If you have a product that you are installing, that product will have a recommendation for the setup for different workloads.

If the product is designed internally, then benchmark it, create performance limits and cost. Deploy your application gradually. Remember the GMail invites? They were created to test their application in the wild, but with a controlled number of users.

Separating the data on partitions is almost useless. The only benefit is that the fragmentation will be a little bit more localized, but the DB requests are mostly random access.

Do NOT use RADI5. Use RAID1 or RAID10. May be RAIDZ (ZFS on a iSCSI SAN) if the data integrity is critical.

Solution 2:

...can the other files be separated onto "logical" disks instead of physical ones?
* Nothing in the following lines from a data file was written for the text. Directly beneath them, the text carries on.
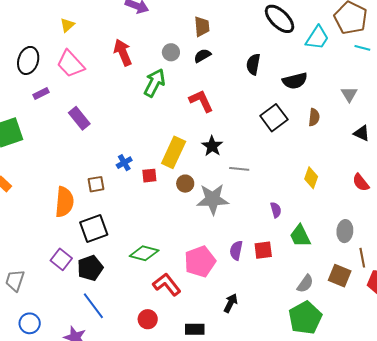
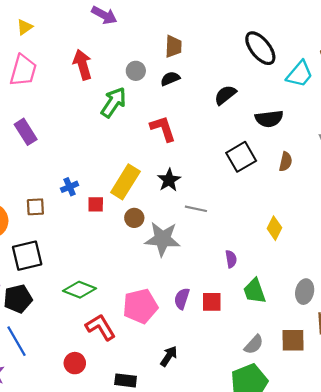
pink trapezoid: (71, 64) -> (23, 70), turned -128
black semicircle: (253, 64) -> (225, 95), turned 35
brown square: (340, 276) -> (293, 340), turned -30

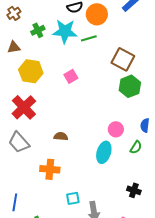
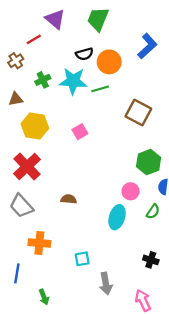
green hexagon: (130, 86) -> (149, 162), moved
orange cross: (50, 169) -> (39, 243), moved
cyan square: (73, 198) -> (82, 259), moved

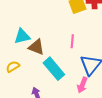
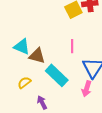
cyan triangle: (22, 36) -> (22, 47), turned 42
yellow semicircle: (13, 67) -> (24, 83), moved

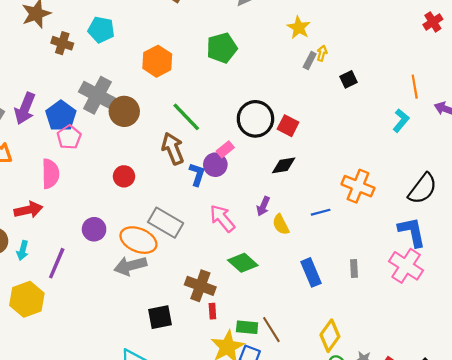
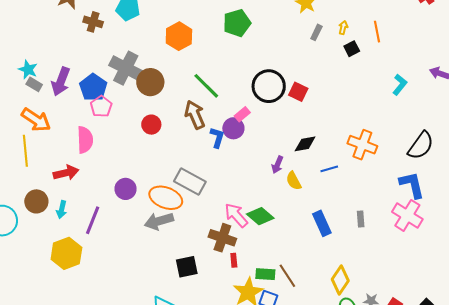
yellow arrow: (322, 53) -> (343, 28), moved
orange line: (415, 87) -> (377, 32), moved
black diamond: (284, 165) -> (305, 144), moved
red circle: (124, 176) -> (151, 125), moved
pink arrow: (222, 218) -> (236, 215), moved

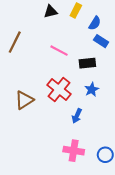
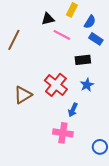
black triangle: (51, 12) -> (48, 19), moved
pink line: (59, 51) -> (62, 35), moved
pink cross: (74, 151) -> (63, 133), moved

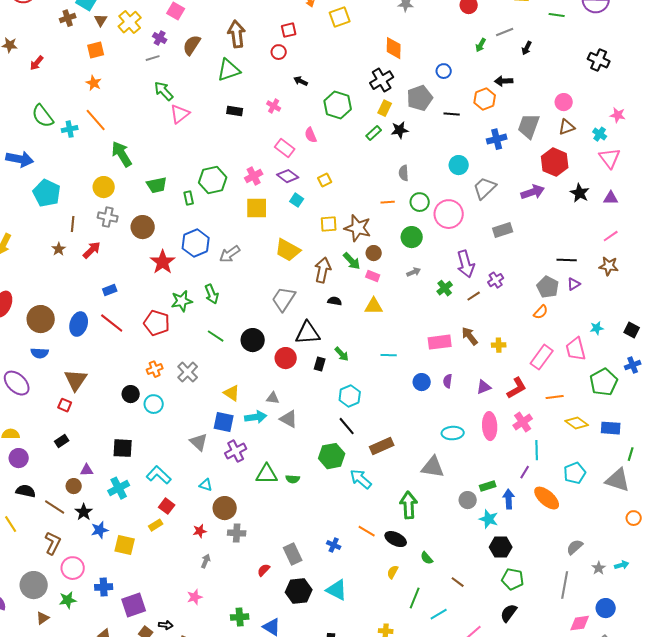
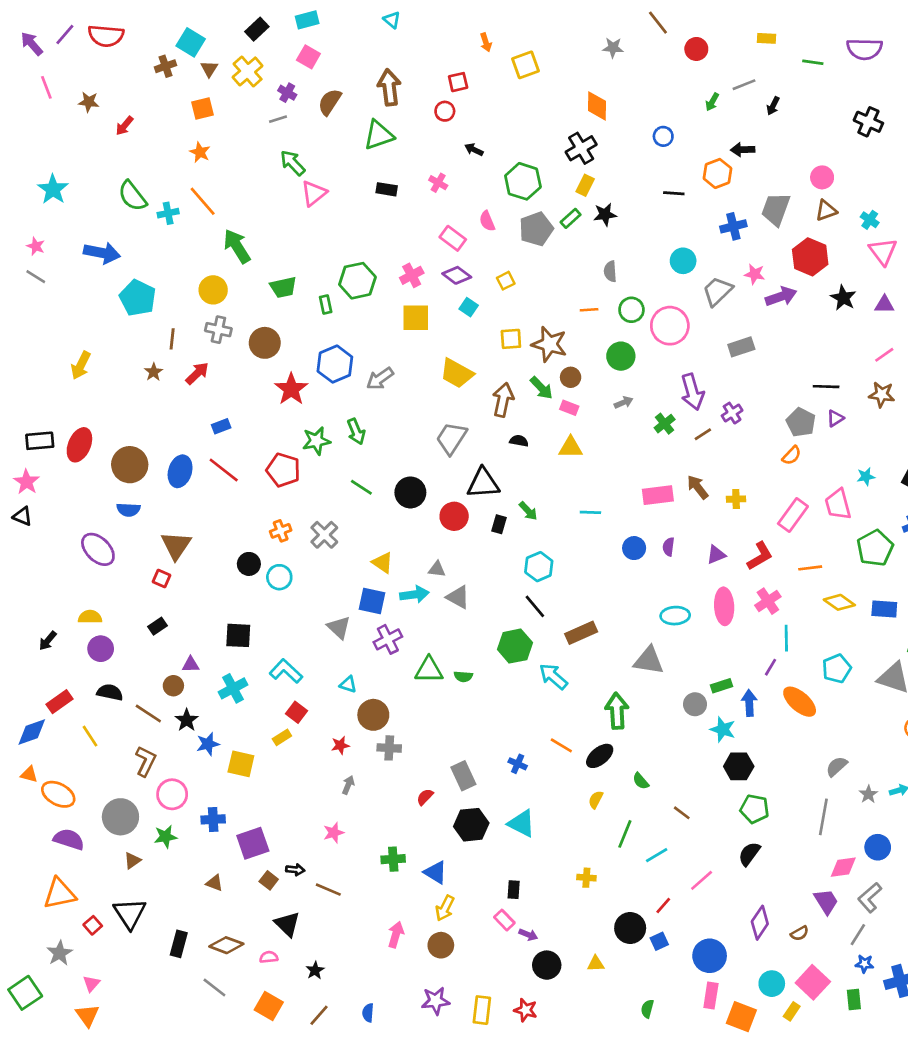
gray pentagon: (420, 98) -> (536, 229), moved
pink star: (618, 115) -> (755, 274), moved
black ellipse: (396, 539) -> (600, 756), turned -65

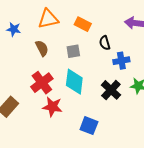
You can put them on different logical disks which are on the same physical disks. That won't give you all the advantages of using separate physical disks, but if you do later decide that you need more physical disks, you can more easily move the logical disks to the new physical disks.

Solution 3:

You're looking at a three-way tradeoff.

  • Speed
  • Risk
  • Cost

To get the fastest speed and the lowest risk will usually cost you the most. In my experience, most CEOs and CFOs want to maximize speed and minimize cost. It takes a while to get them to appreciate the cost of accepting the risks that go along with maximizing speed and minimizing cost.

On the other hand, DBAs tend to want to minimize risk.

If you store the database and its backups on the same server, then whatever might destroy the server might also destroy your backups. That's usually not an acceptable risk, but it's application-dependent. It takes a fairly big event to destroy a server; I don't think I've ever seen one destroyed.

If you store a database and its backups on the same physical disk, then whatever might destroy the disk might destroy both the database and your backups. I've seen disks destroyed quite a few times. This is almost always an unacceptable risk.

Some speed issues can be mitigated with solid-state disks, but these come with different costs and with some new risks.

Personally, I wouldn't like to keep backups on the same server as the database, but I might be willing to write the backups to the same server (anticipating high speed and low cost), and copy or move them somewhere else later.

Solution 4:

There are two main reasons to distribute database files across multiple disks: performance and availability.

Availability boils down to this: you just don't want to lose data files, log files and backup files at the same time; losing one of them is acceptable, losing two of them is a big mess, losing all of them is a complete disaster. Thus, you put them on different disks in order to minimize this risk (and you really should have backups on another server or external storage; sometimes a server can and will be completely destroyed). For this to make sense at all, the key is to use different physical disks: having multiple logical volumes on the same physical storage will not help you at all when that physical storage dies.

Performance is a bit more tricky, and for big databases will also require more than two or three places where to store files; but this depends strongly on the database design and workload. However, in all possible scenarios, this still makes sense only if different physical disks are involved: what use is dividing two disk operations... if they end up being performed by the same disks? The disks will still have to handle concurrent requests with different access patterns and acting on different sectors, just like they would have to do if the files were in the same volume.